The incident this morning raises many important questions. Whereas on one hand, the consequences for not paying the bill are threats of the account being sent to a collection agency, what are similar consequences for healthcare organizations? What are the consequences for Arnett for instance for its incompetence, failure of communication, and so called billing erros? The morality of forgiveness here takes on an unequal narrative. When the patient for instance has not made a payment, he/she is threatened with the threat of being sent to a collection agency. What are the consequences of the billing errors on the part of hospitals and health organizations?
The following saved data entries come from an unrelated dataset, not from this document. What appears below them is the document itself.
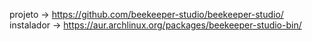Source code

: projeto -> https://github.com/beekeeper-studio/beekeeper-studio/
instalador -> https://aur.archlinux.org/packages/beekeeper-studio-bin/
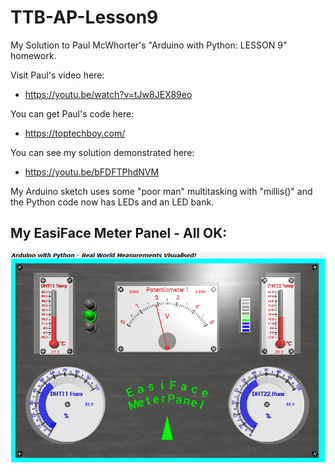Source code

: # TTB-AP-Lesson9
My Solution to Paul McWhorter's "Arduino with Python: LESSON 9" homework.

Visit Paul's video here:
 - https://youtu.be/watch?v=tJw8JEX89eo

You can get Paul's code here:
 - https://toptechboy.com/

You can see my solution demonstrated here:
 - https://youtu.be/bFDFTPhdNVM

My Arduino sketch uses some "poor man" multitasking with "millis()" and the Python code now has LEDs and an LED bank.

## My EasiFace Meter Panel - All OK:
![](myMetersL9-OK.png)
What are the magnitudes of these consequences and how do they match up? What would be the equivalent of a collection agency for the health organization that stands to negatively impact its operation, reputation, credibility, and economic viability? Is the apology enough when the health organization has taken up 2 hours of your work day? Who is paying for those 2 hours? When we calculate the cost of healthcare, how do we meaningfully take into account the number of hours and the amount of labor that go into patients attempting to clarify billing issues? And even most importantly, what happens with patients who simply do not have the resources to spend 2 hours on the phone with the health insurance and the healthcare provider?